Malware isn’t a new term in cybersecurity by any stretch of the imagination, but as with so many other things, the attacks continue to grow in pervasiveness and sophistication.
For example, cybercriminals can and often do use malware to attack your DNS. Around 100% of network connections are initiated with DNS services, meaning that having a protective DNS service provider is incredibly important. Having DNS protection can prevent malware from communicating with external servers or exfiltrating data.
In general, the following are some things to know about malware right now.
As was mentioned above, malware isn’t a new term. It’s a broad reference to any kind of software that’s intended to harm or exploit a device, network, or service.
A cybercriminal can use malware as a means of extracting data.
Then, with the use of that data, they have leverage and can gain financially from their victims as a result.
Data can include anything from personal login credentials to healthcare records or even financial data.
There’s no end to what can ultimately be compromised when it comes to malware.

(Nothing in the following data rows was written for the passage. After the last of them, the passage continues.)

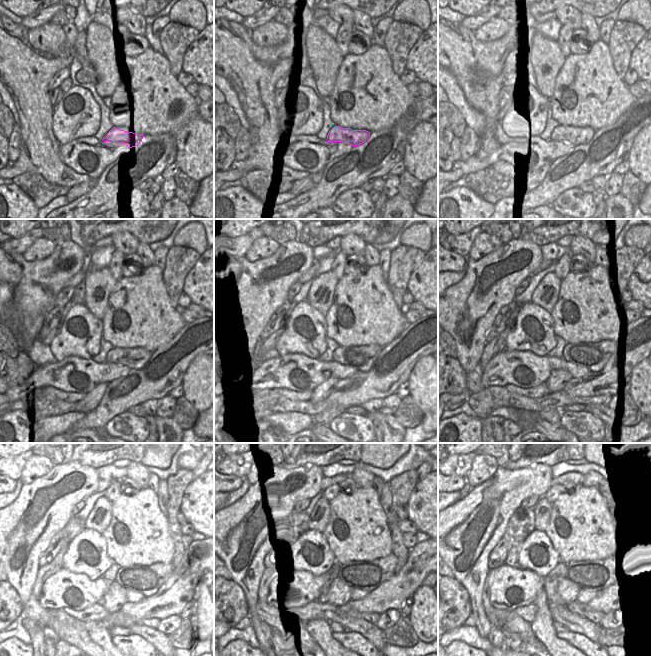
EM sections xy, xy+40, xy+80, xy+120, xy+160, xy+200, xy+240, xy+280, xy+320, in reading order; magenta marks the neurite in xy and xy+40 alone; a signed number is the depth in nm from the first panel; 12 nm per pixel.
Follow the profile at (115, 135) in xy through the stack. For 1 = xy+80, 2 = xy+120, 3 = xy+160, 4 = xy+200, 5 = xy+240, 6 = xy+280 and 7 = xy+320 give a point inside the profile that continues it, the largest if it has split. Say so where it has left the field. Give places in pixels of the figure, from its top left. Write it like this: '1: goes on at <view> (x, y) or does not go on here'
1: goes on at xy+80 (576, 135)
2: goes on at xy+120 (134, 358)
3: goes on at xy+160 (362, 358)
4: goes on at xy+200 (593, 356)
5: goes on at xy+240 (146, 580)
6: goes on at xy+280 (367, 576)
7: goes on at xy+320 (595, 574)

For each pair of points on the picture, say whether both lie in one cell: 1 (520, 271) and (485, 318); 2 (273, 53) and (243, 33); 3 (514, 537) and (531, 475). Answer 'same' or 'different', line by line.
1: same
2: same
3: different

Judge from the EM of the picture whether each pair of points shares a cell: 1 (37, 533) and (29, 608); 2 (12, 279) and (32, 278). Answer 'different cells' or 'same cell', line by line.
1: different cells
2: different cells

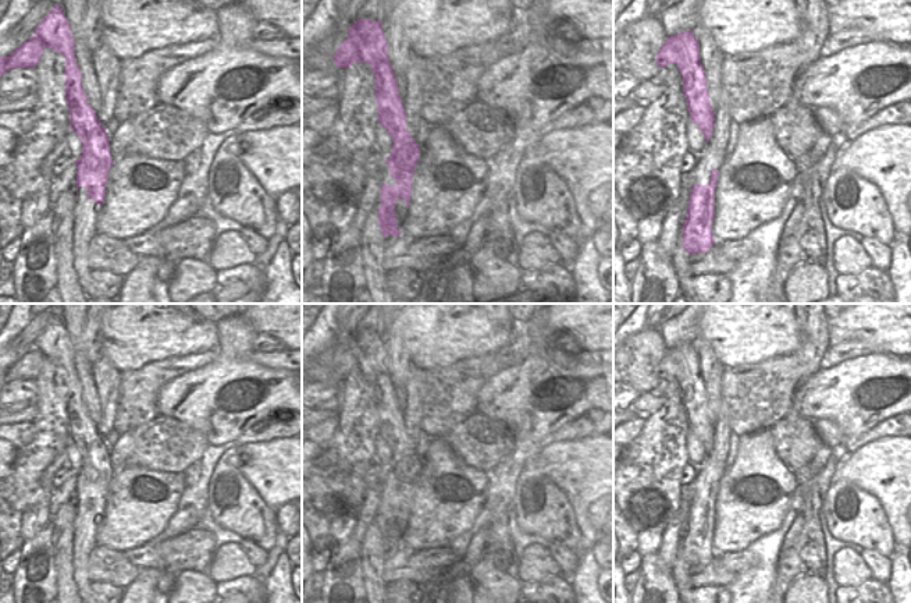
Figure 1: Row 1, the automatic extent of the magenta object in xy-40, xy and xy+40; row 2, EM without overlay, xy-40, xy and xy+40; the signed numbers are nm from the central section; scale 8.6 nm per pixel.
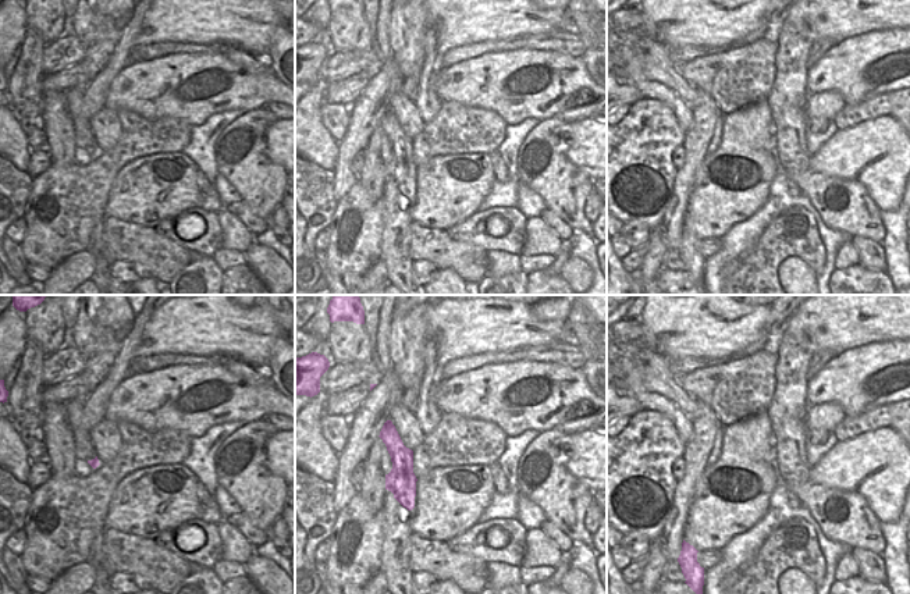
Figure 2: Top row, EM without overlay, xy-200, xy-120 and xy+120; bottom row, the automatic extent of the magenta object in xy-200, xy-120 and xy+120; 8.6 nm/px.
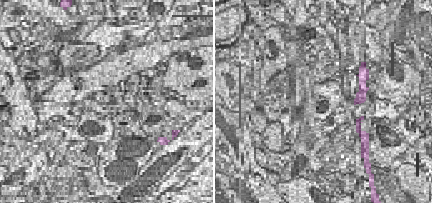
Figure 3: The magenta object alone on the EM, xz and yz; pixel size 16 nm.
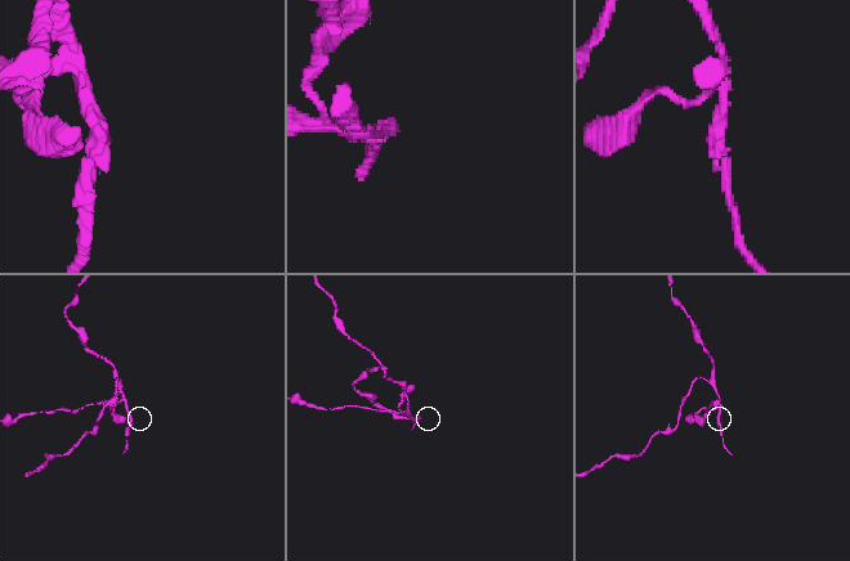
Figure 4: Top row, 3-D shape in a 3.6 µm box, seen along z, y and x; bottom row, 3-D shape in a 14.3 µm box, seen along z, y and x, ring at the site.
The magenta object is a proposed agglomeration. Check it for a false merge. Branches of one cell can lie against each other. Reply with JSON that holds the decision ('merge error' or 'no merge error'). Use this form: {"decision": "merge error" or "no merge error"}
{"decision": "merge error"}

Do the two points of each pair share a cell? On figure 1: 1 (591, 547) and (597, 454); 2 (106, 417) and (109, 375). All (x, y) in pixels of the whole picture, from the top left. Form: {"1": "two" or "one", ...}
{"1": "one", "2": "one"}

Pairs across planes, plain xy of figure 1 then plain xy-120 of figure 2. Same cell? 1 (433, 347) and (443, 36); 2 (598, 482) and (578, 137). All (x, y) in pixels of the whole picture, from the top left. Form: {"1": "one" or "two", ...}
{"1": "one", "2": "one"}

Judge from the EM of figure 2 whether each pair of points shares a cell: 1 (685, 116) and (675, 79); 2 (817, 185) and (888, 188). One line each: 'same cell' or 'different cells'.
1: different cells
2: different cells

Cybercriminals use it as a way to get their victims to disclose personal information so they can steal their identity, to steal consumer credit card information, and, as was touched on briefly above, to launch denial-of-service attacks against other networks. Malware can also be a way to mine bitcoin after infecting computers.
Types of Malware
There are a lot of different types of malware which include:
- Viruses: A computer virus can come as an attachment with an email, for example. You might download the attachment and open the file, infecting your device.
- Ransomware: This is one of the most profitable and popular types of attacks right now. With ransomware, the malware installs itself on the machine of the victim. Then, their files are encrypted, and the criminals can demand ransom to be paid, usually in Bitcoin.
- Scareware: In this scenario, a cybercriminal might scare you so that you believe your device has been infected. As a result, you could be convinced to buy a fake application.
- Worms: This type of malware allows for the copying of itself from machine to machine by exploiting a security weakness.
- Spyware: When a cybercriminal attacks you with spyware, it’s usually installed on your computer without your knowledge. Then, the attacker can transmit your personal information.
- Trojans: A trojan might look to you like a normal application, so then you download it and use it without knowing there’s a problem. However, once it’s running, it can steal your data, spy on what you’re doing on a device, or launch an attack.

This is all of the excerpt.